B. In the report, researchers also noticed the fact of having an effective way of communicating the intent and purpose of the code really help developers to pinpoint the optimal starting point of the their search effort as well as reduce the scope of the search they have to perform, and the researcher suggested that well-written and up-to-date document is a sound solution for this purpose, but in agile realm I think a well-written test suite will be a even better choice since they don’t just describe the intent and purpose but also coded and compiled against them so they can be verified automatically and kept up-to-date.

II. Helping Developers Relate Information More Effectively

A. Once developers find the clues they need to comprehend them and identify whether they are relevant to the tasks on hand or not, and it becomes obvious that the more readable the source code is the more effective the developer could be relating information. Agile principle Keep It Simple and Stupid, Just Enough Design, and Continuous Refactory can greatly enhance the readability of your code thus make this task a lot easier than it has to be.

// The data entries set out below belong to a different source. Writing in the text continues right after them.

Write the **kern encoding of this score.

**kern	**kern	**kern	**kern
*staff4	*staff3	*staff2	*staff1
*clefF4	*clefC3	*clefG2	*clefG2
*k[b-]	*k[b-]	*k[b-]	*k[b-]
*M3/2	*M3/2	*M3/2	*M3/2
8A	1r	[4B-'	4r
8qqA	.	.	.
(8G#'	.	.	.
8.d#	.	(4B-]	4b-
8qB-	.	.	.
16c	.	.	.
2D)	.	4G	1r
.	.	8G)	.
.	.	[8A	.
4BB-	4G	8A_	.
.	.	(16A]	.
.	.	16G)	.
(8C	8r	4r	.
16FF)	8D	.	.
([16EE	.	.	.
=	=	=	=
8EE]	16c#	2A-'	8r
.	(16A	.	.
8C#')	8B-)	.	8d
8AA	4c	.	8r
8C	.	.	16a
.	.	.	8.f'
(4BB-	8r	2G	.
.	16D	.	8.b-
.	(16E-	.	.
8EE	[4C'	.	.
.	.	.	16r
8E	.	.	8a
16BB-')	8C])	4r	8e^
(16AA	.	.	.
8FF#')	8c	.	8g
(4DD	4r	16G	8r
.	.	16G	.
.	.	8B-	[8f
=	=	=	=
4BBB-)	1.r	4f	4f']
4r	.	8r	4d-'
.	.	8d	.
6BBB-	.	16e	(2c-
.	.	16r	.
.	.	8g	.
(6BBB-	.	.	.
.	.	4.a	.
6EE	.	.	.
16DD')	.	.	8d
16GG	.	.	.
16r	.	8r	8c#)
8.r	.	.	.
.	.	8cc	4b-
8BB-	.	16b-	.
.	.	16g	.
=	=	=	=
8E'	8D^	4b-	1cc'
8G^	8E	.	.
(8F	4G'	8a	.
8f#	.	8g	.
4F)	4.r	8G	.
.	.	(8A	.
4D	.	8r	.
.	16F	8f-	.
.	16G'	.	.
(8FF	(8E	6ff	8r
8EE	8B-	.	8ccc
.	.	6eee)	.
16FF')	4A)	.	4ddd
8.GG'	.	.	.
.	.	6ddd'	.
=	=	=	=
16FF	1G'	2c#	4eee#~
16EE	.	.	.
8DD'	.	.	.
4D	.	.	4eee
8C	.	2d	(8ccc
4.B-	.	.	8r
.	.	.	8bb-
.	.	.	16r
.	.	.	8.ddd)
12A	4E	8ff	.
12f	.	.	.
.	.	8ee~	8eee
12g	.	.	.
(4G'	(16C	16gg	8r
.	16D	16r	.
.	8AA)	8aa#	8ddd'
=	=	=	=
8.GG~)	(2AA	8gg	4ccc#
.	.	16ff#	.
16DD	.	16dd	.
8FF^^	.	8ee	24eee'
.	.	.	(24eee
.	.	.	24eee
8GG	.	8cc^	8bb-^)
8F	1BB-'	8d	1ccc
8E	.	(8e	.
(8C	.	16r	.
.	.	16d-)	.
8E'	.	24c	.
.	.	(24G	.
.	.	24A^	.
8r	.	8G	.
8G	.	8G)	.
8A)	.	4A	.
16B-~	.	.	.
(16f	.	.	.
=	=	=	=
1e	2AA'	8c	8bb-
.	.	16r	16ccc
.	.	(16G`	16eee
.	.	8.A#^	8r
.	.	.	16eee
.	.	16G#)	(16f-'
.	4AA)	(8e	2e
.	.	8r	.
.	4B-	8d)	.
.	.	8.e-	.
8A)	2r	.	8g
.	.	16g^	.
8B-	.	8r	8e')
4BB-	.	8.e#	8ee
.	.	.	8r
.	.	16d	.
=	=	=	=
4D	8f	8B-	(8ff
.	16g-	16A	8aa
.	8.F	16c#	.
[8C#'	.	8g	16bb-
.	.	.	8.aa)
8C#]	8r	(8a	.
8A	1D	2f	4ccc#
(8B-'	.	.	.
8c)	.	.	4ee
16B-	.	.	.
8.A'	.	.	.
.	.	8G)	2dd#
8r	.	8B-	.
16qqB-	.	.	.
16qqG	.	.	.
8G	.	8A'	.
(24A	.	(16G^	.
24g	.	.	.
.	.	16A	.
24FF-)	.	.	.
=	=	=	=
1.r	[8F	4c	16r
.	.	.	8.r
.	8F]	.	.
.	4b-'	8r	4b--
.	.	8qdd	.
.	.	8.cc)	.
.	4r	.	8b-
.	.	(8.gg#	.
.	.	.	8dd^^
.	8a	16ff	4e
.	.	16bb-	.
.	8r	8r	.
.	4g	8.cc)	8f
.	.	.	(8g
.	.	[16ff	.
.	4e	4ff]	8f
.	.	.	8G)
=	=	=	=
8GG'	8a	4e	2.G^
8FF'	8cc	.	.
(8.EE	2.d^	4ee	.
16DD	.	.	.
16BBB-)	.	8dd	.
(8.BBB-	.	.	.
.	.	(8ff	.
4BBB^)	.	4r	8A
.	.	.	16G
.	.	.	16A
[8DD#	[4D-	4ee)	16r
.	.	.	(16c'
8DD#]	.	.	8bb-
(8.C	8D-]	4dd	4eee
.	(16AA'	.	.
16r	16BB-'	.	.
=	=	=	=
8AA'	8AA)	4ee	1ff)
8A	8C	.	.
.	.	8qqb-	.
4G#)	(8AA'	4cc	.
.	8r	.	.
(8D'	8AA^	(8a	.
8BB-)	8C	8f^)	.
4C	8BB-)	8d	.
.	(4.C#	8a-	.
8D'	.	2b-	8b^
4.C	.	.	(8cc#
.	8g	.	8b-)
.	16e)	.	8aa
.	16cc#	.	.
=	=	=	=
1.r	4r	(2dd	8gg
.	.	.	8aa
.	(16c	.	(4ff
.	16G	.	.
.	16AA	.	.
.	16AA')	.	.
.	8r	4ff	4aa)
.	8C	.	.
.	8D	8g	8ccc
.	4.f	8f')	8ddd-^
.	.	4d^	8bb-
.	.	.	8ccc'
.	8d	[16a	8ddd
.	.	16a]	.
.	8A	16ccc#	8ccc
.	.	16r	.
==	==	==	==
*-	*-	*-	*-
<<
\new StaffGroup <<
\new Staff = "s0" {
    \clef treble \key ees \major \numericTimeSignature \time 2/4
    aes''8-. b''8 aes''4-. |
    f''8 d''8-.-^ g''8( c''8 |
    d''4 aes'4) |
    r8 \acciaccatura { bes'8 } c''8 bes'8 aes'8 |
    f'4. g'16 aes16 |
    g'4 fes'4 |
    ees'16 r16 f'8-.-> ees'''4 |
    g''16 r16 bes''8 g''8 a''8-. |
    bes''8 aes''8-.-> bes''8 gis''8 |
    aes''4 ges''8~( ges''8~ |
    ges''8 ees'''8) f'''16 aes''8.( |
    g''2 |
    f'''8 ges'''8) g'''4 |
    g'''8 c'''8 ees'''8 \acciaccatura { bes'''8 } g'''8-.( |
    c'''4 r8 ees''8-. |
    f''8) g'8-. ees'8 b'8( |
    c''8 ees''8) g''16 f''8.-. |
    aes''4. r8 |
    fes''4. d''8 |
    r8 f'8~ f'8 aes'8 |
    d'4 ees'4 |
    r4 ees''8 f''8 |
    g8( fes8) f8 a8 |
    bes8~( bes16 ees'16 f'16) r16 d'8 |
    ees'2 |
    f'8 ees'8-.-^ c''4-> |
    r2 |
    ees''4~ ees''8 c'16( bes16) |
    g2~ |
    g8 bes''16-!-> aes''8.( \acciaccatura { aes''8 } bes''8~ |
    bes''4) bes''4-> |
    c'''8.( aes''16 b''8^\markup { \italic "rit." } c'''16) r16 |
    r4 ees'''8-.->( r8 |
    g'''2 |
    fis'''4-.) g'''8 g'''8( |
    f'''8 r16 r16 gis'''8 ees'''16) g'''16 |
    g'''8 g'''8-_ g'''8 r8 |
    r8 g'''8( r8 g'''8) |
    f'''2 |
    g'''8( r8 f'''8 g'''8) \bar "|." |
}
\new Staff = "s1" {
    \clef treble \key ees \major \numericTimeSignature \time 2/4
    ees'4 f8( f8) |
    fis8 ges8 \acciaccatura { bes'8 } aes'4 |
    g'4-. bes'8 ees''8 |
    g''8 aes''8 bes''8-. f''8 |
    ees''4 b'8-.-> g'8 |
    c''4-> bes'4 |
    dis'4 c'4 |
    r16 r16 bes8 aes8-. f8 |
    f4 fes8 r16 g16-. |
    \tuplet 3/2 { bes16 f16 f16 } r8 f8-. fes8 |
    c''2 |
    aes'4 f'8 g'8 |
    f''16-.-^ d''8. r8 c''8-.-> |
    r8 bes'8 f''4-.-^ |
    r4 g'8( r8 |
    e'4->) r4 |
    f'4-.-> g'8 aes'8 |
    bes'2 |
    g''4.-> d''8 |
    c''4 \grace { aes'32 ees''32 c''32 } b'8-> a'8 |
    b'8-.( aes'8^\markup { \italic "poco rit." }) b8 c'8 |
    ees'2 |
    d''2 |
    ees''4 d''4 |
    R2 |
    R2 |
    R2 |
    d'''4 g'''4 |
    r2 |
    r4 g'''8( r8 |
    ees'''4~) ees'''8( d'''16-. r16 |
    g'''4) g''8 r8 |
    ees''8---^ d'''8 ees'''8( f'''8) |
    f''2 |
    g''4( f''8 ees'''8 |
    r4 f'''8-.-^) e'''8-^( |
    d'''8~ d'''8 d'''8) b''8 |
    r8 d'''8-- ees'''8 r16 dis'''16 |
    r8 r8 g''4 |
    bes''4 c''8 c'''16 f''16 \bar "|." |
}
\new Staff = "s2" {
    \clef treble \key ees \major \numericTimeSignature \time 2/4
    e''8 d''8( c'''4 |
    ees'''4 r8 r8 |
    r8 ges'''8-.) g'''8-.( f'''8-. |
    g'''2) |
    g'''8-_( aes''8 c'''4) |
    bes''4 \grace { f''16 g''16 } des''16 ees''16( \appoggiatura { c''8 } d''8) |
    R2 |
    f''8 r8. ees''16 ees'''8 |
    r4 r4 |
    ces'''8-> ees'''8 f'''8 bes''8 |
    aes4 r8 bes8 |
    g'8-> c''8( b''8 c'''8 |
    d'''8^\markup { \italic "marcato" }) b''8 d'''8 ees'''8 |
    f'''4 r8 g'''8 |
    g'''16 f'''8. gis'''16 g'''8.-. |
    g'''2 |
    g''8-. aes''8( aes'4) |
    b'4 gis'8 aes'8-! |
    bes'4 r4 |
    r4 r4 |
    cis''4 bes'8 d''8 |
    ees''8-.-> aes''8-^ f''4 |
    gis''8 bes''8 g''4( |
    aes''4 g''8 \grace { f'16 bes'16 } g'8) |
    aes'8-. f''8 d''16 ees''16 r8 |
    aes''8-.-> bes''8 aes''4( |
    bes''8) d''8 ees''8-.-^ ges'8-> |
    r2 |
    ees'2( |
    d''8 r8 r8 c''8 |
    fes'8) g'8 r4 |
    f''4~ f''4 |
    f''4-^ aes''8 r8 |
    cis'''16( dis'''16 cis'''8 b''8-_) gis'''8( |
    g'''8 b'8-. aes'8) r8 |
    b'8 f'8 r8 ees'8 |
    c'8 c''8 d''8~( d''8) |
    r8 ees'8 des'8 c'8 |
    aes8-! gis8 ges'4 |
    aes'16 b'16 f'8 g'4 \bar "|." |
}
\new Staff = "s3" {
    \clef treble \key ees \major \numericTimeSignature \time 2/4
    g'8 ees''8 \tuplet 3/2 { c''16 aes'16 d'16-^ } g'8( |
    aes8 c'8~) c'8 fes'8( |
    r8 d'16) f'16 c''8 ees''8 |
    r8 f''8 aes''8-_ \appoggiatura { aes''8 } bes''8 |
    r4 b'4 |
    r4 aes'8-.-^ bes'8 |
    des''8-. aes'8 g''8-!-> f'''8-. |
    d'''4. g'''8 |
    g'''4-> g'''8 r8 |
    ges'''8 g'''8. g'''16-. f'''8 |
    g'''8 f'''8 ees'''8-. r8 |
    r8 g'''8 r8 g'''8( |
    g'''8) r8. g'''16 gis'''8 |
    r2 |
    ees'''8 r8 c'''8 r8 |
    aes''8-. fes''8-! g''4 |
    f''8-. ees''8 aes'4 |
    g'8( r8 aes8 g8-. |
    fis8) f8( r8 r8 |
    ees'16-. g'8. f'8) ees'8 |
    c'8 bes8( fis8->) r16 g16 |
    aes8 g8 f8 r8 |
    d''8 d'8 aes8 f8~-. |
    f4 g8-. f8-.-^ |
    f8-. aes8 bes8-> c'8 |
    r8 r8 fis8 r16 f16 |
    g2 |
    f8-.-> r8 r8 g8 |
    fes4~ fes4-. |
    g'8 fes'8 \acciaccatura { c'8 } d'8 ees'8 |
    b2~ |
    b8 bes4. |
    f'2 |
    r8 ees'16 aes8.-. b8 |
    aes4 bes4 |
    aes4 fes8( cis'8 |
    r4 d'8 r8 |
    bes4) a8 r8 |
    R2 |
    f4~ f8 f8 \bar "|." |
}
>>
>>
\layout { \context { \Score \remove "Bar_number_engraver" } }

III. Helping Developers Collect Information More Effectively

A. Collecting information seems all about how to store, categorize, share and maybe annotate the information that was allocated in the previous step, and it sounds like a job for the IDE to handle which is probably true just like what the researchers suggested in the report, our tool vendors do have a lot of room to improve and innovate; however if you look at this issue from a different perspective there might be just enough things that agile methodology can do to make this task easy enough so the existing IDE or your limited brain memory can easily handle it without major technological or biological advance. Now imagine a typical scenario that after hours of searching and relating finally you managed to comprehend a extremely complicated algorithm, a lot of information need to be collected and maybe stored somewhere in a document since it is so complex that you just don’t trust your own memory, and also you maybe would like to share it with your colleagues. Now instead of doing that how about directly apply your what you have learnt to the source code level, and use Refactory to reduce the complexity and increase the readability, therefore basically combining the documentation with your source code in one unified form along with the help from what I described in the previous two steps you might just be able to completely remove the need to collect information on paper, since the code is so simple and self-descriptive all you need to do is just search and relate, the rest is just plain in sight – no need to collect (at least not in a document).